Franzine tertawa mendengar lelucon itu, meski ia tidak sepenuhnya merasakan kelucuan dari ucapan Jace. Ia menunjuk ke dapur, di mana Lusia sepertinya sedang asyik membongkar ulang isi lemari makan Monica.

“Pergilah. Aku akan menemani Lusia sebentar lagi.”

Franzine masuk ke dapur kecil, bergabung dengan Lusia, setelah mendengar suara mobil Jace menjauh dari halaman.
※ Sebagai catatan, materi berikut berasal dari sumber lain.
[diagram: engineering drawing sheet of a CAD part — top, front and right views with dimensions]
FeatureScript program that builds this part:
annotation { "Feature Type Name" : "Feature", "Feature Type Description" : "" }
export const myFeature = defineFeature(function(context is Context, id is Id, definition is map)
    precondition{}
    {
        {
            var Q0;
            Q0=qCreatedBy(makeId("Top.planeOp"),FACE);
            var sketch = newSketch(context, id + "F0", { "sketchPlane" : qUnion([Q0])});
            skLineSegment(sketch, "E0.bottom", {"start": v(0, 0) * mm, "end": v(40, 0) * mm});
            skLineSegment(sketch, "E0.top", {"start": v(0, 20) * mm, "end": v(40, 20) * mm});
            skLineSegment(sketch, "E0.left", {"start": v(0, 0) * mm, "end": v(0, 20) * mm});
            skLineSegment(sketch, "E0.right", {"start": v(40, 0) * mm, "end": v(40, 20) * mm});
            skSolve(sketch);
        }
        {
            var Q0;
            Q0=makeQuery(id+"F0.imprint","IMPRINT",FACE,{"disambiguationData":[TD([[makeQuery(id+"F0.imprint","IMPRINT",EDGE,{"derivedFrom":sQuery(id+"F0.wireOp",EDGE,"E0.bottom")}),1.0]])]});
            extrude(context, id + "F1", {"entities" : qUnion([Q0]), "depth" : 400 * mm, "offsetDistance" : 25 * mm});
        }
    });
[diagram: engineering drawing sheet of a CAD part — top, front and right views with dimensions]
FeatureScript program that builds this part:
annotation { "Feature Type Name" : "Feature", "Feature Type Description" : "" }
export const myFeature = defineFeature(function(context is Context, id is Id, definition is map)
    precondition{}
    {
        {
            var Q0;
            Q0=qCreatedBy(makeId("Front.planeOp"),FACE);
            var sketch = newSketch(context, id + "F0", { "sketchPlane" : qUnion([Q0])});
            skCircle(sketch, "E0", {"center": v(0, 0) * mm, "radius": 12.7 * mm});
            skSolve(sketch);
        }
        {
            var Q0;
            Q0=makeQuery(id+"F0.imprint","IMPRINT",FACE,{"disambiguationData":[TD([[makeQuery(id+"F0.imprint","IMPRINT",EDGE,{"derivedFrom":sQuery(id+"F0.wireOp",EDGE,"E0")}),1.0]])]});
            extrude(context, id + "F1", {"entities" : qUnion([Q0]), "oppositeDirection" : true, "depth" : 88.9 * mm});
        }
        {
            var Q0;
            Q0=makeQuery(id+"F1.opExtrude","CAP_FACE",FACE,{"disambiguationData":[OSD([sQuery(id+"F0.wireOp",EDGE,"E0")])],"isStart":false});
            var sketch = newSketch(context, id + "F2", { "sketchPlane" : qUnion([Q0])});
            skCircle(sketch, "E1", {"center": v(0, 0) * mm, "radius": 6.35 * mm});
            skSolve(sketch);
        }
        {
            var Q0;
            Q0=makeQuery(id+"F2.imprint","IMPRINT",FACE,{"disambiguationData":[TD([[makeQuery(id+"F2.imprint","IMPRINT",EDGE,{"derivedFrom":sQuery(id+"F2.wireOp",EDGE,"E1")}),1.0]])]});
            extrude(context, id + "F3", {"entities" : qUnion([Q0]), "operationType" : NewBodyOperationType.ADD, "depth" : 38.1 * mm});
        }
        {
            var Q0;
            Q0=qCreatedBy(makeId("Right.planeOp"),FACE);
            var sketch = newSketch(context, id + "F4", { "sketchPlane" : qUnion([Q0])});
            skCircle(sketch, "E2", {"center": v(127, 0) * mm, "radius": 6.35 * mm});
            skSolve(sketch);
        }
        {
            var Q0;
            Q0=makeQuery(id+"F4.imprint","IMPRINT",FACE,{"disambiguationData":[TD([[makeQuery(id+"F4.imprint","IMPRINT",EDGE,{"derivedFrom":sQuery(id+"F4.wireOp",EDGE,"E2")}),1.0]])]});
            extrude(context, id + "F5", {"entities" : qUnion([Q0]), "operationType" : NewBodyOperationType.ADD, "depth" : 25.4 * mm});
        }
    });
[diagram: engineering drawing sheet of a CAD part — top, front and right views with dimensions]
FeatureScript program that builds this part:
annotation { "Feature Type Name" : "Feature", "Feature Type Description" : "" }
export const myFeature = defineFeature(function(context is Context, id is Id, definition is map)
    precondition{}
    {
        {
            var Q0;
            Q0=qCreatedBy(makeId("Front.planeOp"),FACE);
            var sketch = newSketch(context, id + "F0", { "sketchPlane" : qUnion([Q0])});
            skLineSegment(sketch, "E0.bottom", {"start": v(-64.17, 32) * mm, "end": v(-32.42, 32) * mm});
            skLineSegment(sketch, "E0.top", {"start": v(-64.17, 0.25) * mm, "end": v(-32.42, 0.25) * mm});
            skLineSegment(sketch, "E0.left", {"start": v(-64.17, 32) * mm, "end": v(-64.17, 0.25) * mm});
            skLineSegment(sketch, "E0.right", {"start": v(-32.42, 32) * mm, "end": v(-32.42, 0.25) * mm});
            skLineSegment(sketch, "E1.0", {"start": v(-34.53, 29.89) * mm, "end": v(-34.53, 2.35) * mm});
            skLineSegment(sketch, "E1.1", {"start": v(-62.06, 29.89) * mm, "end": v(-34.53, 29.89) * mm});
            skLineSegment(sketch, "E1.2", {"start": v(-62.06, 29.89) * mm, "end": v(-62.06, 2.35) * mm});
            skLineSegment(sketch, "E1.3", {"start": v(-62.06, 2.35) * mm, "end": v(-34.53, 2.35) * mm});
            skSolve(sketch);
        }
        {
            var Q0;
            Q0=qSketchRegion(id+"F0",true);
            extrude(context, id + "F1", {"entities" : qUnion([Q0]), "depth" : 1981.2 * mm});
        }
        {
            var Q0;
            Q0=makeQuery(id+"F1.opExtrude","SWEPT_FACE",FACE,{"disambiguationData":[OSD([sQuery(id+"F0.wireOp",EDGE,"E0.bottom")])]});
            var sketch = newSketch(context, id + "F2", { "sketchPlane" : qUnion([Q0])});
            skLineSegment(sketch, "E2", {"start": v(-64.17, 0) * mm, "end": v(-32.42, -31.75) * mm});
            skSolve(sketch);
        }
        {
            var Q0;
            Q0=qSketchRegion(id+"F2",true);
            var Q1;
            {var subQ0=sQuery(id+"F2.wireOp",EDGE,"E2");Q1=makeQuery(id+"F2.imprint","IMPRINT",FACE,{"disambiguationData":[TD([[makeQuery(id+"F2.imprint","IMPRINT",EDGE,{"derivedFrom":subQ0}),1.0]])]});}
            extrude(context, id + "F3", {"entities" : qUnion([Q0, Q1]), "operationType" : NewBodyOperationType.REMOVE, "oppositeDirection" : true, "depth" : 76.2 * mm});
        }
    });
Anak buahnya itu sedang berjongkok di depan sebuah lemari tua, mengarahkan senter ke dalamnya sambil sesekali bersin.

“Debu?” tanya Franzine seraya menyodorkan tissue.

“Debu, barang-barang tua, dan seekor tikus mati yang sudah kering.” Lusia menarik sesuatu dari bagian dalam lemari dan menyodorkannya kepada Franzine. Benar-benar seekor tikus mati yang sudah kering. Franzine mengambil benda itu dari tangan Lusia dan membuangnya ke tempat sampah di dekat pintu.

“Kau tidak menemukan sesuatu yang mencurigakan? Tim forensik kadang-kadang melewatkan sesuatu juga.”

“Tidak. Belum.”

Franzine memandang berkeliling, mencoba memetakan apa yang dilihatnya di dapur kecil itu dalam ingatannya. Ada sesuatu yang mengusik perasaannya, seolah-olah ia telah melewatkan sesuatu yang penting.

Lusia berdiri sambil menepuk-nepuk lututnya dan menutup kembali lemari di depannya. “Tidak ada apa-apa.”

“Kau merasakan tidak? Sepertinya ada sesuatu yang kita lewatkan di sini,” ujar Franzine sambil melihat-lihat sepen dan lemari di bawah dapur. “Sesuatu yang penting.”

Kening Lusia berkerut dan ia membuka-buka buku catatannya. “Apa yang kita lewatkan?” gumamnya.

“Ada sesuatu yang hilang. Aku merasa seharusnya benda itu ada di sini, karena itu adalah salah satu petunjuk kita yang paling penting dalam dua kasus sebelumnya.”

Franzine duduk di salah satu kursi pada konter dan menopang kepalanya dengan kedua tangan, sementara Lusia masih sibuk membolak-balik buku catatannya dan sesekali bergumam sendiri.

Tiba-tiba Franzine menggebrak meja dan menatap Lusia yang terkejut.

“Mana botol susunya?” tanya Franzine.

Lusia meneguk saliva. Ia baru menyadari, tidak ada satupun botol susu ditemukan di rumah ini.